Die Denaturierung unserer Gewässer, die Wärme- und Abwasserbelastung, sowie die fortschreitende Klimaveränderung, führen unaufhaltsam zur Veränderung der Artenzusammensetzung in unseren Gewässern. Nicht zu unterschätzen sind jedoch, die in folge der Globalisierung der Wirtschaft und des Welthandels, eingeschleppten und eingeführten Neophyten und Neozoen, die unsere einheimischen Arten immer stärker verdrängen und mit eingeschleppten Krankheiten vernichten. Denken wir nur mal an die amerikanischen Edelkrebse (Kamberkrebs, Signalkrebs, roter amerikanischer Sumpfkrebs, Kalikokrebs usw.), die samt Krebspest nach Europa eingeführt worden sind und unsere europäischen Edelkrebse bis heute fast vernichtet haben. Oder die Schwarzmeergrundeln, die sich im Einzugsgebiet des Rheines immer stärker ausbreiten und den abgelegten Laich und die Brut unserer einheimischen Fische wegfressen.

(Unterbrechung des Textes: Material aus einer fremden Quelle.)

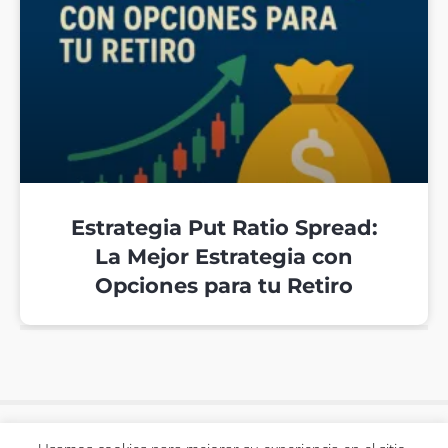
Estrategia Put Ratio Spread:
La Mejor Estrategia con
Opciones para tu Retiro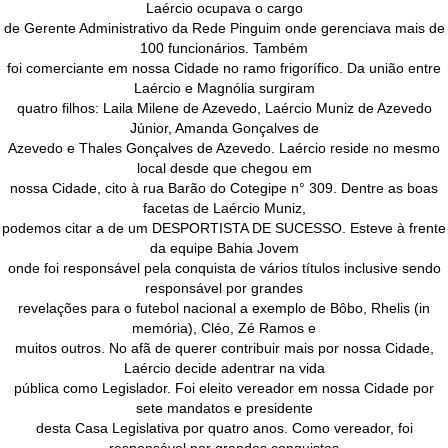
Laércio ocupava o cargo
de Gerente Administrativo da Rede Pinguim onde gerenciava mais de
100 funcionários. Também
foi comerciante em nossa Cidade no ramo frigorífico. Da união entre
Laércio e Magnólia surgiram
quatro filhos: Laila Milene de Azevedo, Laércio Muniz de Azevedo
Júnior, Amanda Gonçalves de
Azevedo e Thales Gonçalves de Azevedo. Laércio reside no mesmo
local desde que chegou em
nossa Cidade, cito à rua Barão do Cotegipe n° 309. Dentre as boas
facetas de Laércio Muniz,
podemos citar a de um DESPORTISTA DE SUCESSO. Esteve à frente
da equipe Bahia Jovem
onde foi responsável pela conquista de vários títulos inclusive sendo
responsável por grandes
revelações para o futebol nacional a exemplo de Bôbo, Rhelis (in
memória), Cléo, Zé Ramos e
muitos outros. No afã de querer contribuir mais por nossa Cidade,
Laércio decide adentrar na vida
pública como Legislador. Foi eleito vereador em nossa Cidade por
sete mandatos e presidente
desta Casa Legislativa por quatro anos. Como vereador, foi
responsável por grandes conquistas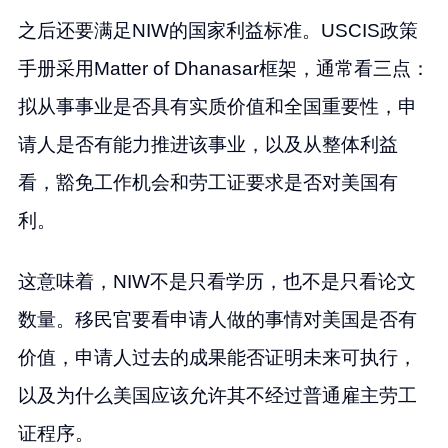
之后还要满足NIW的国家利益标准。USCIS政策
手册采用Matter of Dhanasar框架，通常看三点：
拟从事事业是否具有实质价值和全国重要性，申
请人是否有能力推进该事业，以及从整体利益
看，豁免工作机会和劳工证要求是否对美国有
利。
这意味着，NIW不是只看学历，也不是只看论文
数量。移民官要看申请人做的事情对美国是否有
价值，申请人过去的成果能否证明未来可执行，
以及为什么美国应该允许其不经过普通雇主劳工
证程序。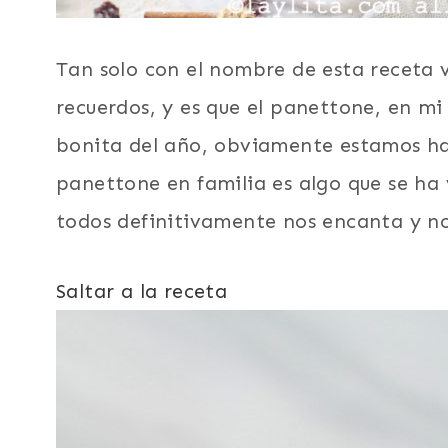
Tan solo con el nombre de esta receta
recuerdos, y es que el panettone, en mi
bonita del año, obviamente estamos h
panettone en familia es algo que se ha v
todos definitivamente nos encanta y nos
Saltar a la receta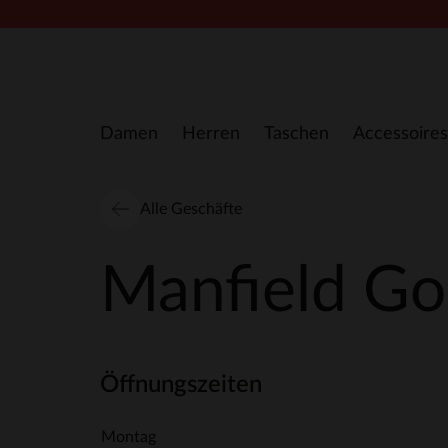
Zum Inhalt springen
Damen
Herren
Taschen
Accessoires
Alle Geschäfte
Manfield Go
Öffnungszeiten
Montag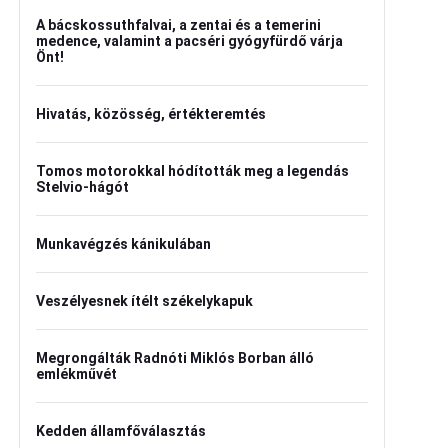
A bácskossuthfalvai, a zentai és a temerini
medence, valamint a pacséri gyógyfürdő várja
Önt!
Hivatás, közösség, értékteremtés
Tomos motorokkal hódították meg a legendás
Stelvio-hágót
Munkavégzés kánikulában
Veszélyesnek ítélt székelykapuk
Megrongálták Radnóti Miklós Borban álló
emlékművét
Kedden államfőválasztás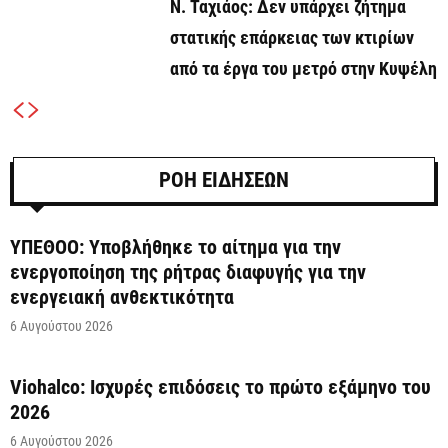
Ν. Ταχιάος: Δεν υπάρχει ζήτημα
στατικής επάρκειας των κτιρίων
από τα έργα του μετρό στην Κυψέλη
ΡΟΗ ΕΙΔΗΣΕΩΝ
ΥΠΕΘΟΟ: Υποβλήθηκε το αίτημα για την
ενεργοποίηση της ρήτρας διαφυγής για την
ενεργειακή ανθεκτικότητα
6 Αυγούστου 2026
Viohalco: Ισχυρές επιδόσεις το πρώτο εξάμηνο του
2026
6 Αυγούστου 2026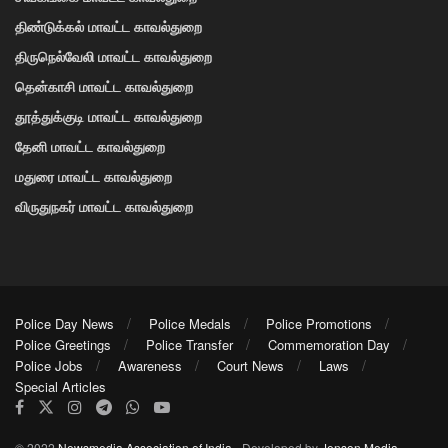
திண்டுக்கல் மாவட்ட காவல்துறை
திருநெல்வேலி மாவட்ட காவல்துறை
தென்காசி மாவட்ட காவல்துறை
தூத்துக்குடி மாவட்ட காவல்துறை
தேனி மாவட்ட காவல்துறை
மதுரை மாவட்ட காவல்துறை
விருதுநகர் மாவட்ட காவல்துறை
Police Day News
Police Medals
Police Promotions
Police Greetings
Police Transfer
Commemoration Day
Police Jobs
Awareness
Court News
Laws
Special Articles
© 2022
Newsmedia Association of India
- Developed by
Jenson Media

Das Kormoranproblem begann in Baden-Württemberg seit 1997 (damals noch keine Brutpaare) mit stetiger Zunahme der Brutpaare bis 2018 auf über 1250. Diese Höhe ist, mit leichten Schwankungen, auch nach 2020 geblieben. Ich gehe davon aus, dass die Kormoran-Entwicklung in der Schweiz gleich verlaufen ist. Hier müssen die Politiker Mut zeigen, da bei dieser Zahl der Kormoran- Brutpaare kein Fischartenschutz möglich ist, zumal man noch überwinternd Kormorane, und andere fischfressende Prädatoren, wie z.B. Gänsesäger dazu rechnen muss.